Ciertos comportamientos solo serán cosa del clima, de nuestra peculiar idiosincrasia o simple designio del Altísimo y de la Virgen del Pilar, que no quiere ser francesa, y que siempre se han ocupado muy especialmente de nosotros. Pero fascismo no lo es, seguro. Lo he meditado mucho escribiendo estas líneas y ahora sé que puedo descartarlo por completo. No saben qué alivio.

miércoles, 22 de marzo de 2017

El Reino de nunca acabar

Darían a veces ganas de decir que en España nunca se acaba nada. Tal sería el verdadero paradigma del conservadurismo y ello aun a despecho de una población que, nominal y teóricamente, si preguntada por ello, referiría en una buena mayoría ser de ideas modernas y progresistas e incluso manifestando una cierta irritación por la obviedad que la pregunta les obliga a contestar, como si tal cosa no fuera de por sí manifiesta.
Pero en algún lugar indescifrable, un lugar metafísico y moral, pero no solo, pues igualmente puede acontecer en un bar, un despacho o en un texto, literario o del BOE, parece desacoplarse lo que se declara de lo que es real, y en algún otro lugar, una ficción interminable sigue pesando más que la más material, clara y evidente de las realidades. Esa en la que se cree vivir.

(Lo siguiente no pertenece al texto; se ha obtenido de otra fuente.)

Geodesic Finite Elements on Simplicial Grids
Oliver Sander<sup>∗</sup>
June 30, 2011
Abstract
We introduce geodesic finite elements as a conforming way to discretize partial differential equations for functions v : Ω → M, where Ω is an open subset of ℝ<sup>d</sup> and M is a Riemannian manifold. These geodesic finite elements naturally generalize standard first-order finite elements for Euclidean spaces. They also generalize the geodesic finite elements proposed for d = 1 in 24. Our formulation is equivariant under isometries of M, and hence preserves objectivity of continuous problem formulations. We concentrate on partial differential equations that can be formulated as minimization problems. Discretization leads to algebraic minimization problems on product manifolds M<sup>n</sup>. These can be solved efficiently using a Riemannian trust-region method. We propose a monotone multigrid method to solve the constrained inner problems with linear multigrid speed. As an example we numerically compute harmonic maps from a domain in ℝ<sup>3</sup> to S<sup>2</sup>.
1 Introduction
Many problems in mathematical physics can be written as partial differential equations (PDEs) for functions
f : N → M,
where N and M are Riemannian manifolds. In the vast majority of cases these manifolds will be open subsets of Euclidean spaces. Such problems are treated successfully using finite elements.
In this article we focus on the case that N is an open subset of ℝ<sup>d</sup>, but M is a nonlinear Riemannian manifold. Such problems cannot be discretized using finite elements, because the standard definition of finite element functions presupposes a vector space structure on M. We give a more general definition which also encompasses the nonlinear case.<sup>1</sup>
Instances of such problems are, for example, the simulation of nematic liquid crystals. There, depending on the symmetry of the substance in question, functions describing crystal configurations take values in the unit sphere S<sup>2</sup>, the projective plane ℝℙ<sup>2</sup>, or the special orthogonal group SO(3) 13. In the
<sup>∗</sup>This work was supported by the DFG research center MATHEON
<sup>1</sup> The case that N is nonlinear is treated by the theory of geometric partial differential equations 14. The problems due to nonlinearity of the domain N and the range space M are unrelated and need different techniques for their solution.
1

No se acaba nada, y así, existen todavía carlistas y legitimistas de una legitimidad supuesta que se diluye en brumas de uno, dos siglos, por no hablar a veces de cuatro. Y de vez en cuando aún se mata por ello. Los curas trabucaires ya eran, por ejemplo, casi un chiste común entre la “intelligentsia” del XIX, pero un puñado de ellos lo reencontrábamos entre los fundadores de ETA casi un siglo después, cuando se suponía que esas actitudes las había disuelto el tiempo. Pero es que hoy, otros cincuenta años después, otros curas trabucaires y sus adláteres, le andan enmendando la plana al mismo Papa de Roma, anclados a veces en hábitos y tradiciones que el mismo Agustín de Hipona, trasplantado a nuestra contemporaneidad, seguramente daría por sobrepasados.

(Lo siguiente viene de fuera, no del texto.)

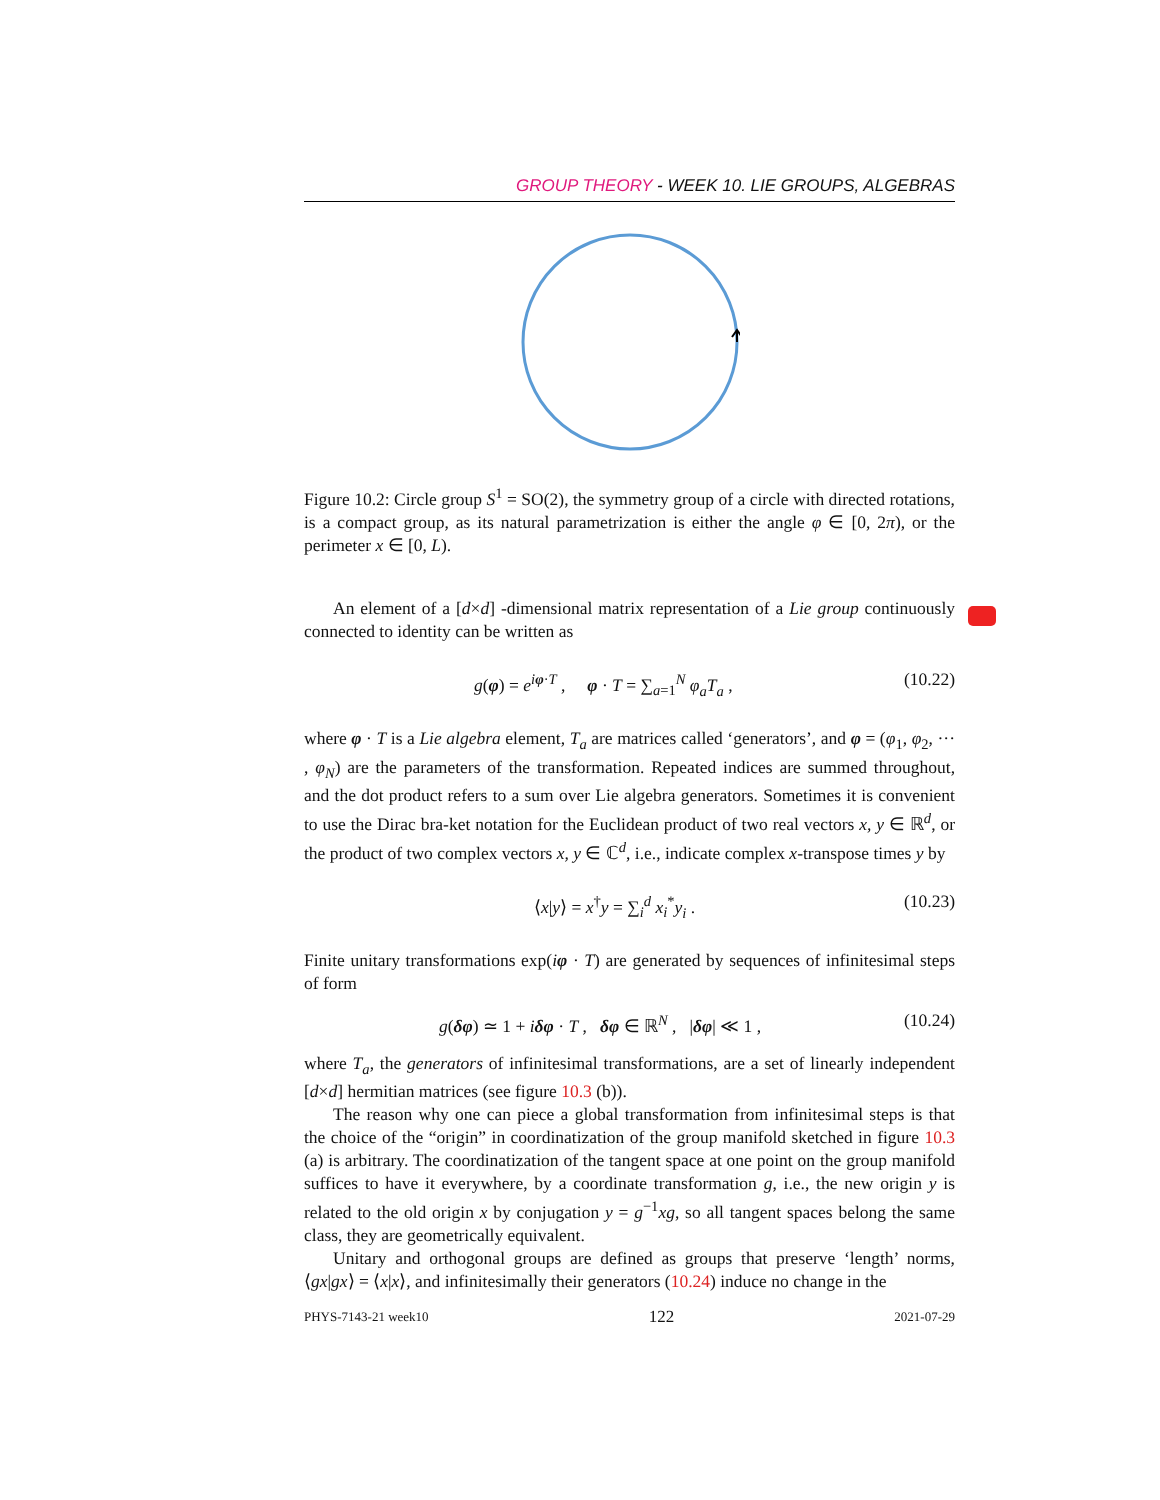GROUP THEORY - WEEK 10. LIE GROUPS, ALGEBRAS
Figure 10.2: Circle group S<sup>1</sup> = SO(2), the symmetry group of a circle with directed rotations, is a compact group, as its natural parametrization is either the angle φ ∈ [0, 2π), or the perimeter x ∈ [0, L).
An element of a [d×d] -dimensional matrix representation of a Lie group continuously connected to identity can be written as
g(φ) = e<sup>iφ·T</sup> , φ · T = ∑<sub>a=1</sub><sup>N</sup> φ<sub>a</sub>T<sub>a</sub> , (10.22)
where φ · T is a Lie algebra element, T<sub>a</sub> are matrices called ‘generators’, and φ = (φ<sub>1</sub>, φ<sub>2</sub>, ··· , φ<sub>N</sub>) are the parameters of the transformation. Repeated indices are summed throughout, and the dot product refers to a sum over Lie algebra generators. Sometimes it is convenient to use the Dirac bra-ket notation for the Euclidean product of two real vectors x, y ∈ ℝ<sup>d</sup>, or the product of two complex vectors x, y ∈ ℂ<sup>d</sup>, i.e., indicate complex x-transpose times y by
⟨x|y⟩ = x<sup>†</sup>y = ∑<sub>i</sub><sup>d</sup> x<sub>i</sub><sup>*</sup>y<sub>i</sub> . (10.23)
Finite unitary transformations exp(iφ · T) are generated by sequences of infinitesimal steps of form
g(δφ) ≃ 1 + iδφ · T , δφ ∈ ℝ<sup>N</sup> , |δφ| ≪ 1 , (10.24)
where T<sub>a</sub>, the generators of infinitesimal transformations, are a set of linearly independent [d×d] hermitian matrices (see figure 10.3 (b)).
The reason why one can piece a global transformation from infinitesimal steps is that the choice of the “origin” in coordinatization of the group manifold sketched in figure 10.3 (a) is arbitrary. The coordinatization of the tangent space at one point on the group manifold suffices to have it everywhere, by a coordinate transformation g, i.e., the new origin y is related to the old origin x by conjugation y = g<sup>−1</sup>xg, so all tangent spaces belong the same class, they are geometrically equivalent.
Unitary and orthogonal groups are defined as groups that preserve ‘length’ norms, ⟨gx|gx⟩ = ⟨x|x⟩, and infinitesimally their generators (10.24) induce no change in the
PHYS-7143-21 week10 122 2021-07-29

Y no se acaba el fascismo nunca, véase la Ley Mordaza, que hoy quiere llevarse a la cárcel a una persona por hacer chistes sobre Carrero Blanco, como no se acaba el antiquísimo fenómeno de la sacristía o el púlpito puestos al mando de lo que sea o, mejor dicho, de todo cuanto se deje mínimamente al alcance de un hisopo. Y se les sigue dejando casi todo, no sea que se les acabara algo. Por la vía legal en todo lo posible, y cuando no, por la alegal, por la paralegal, por la ilegal, por la de la práctica, por la de la costumbre, porque es lo que siempre se ha hecho... y si siempre se ha hecho así, ¿qué necesidad hay de cambiarlo? Y por nuestro bien, como añadido sobreentendido o explícito y solo dependiendo la rotundidad de tan manido aserto del descaro o de la zorrería sibilina de cada uno de sus emisores.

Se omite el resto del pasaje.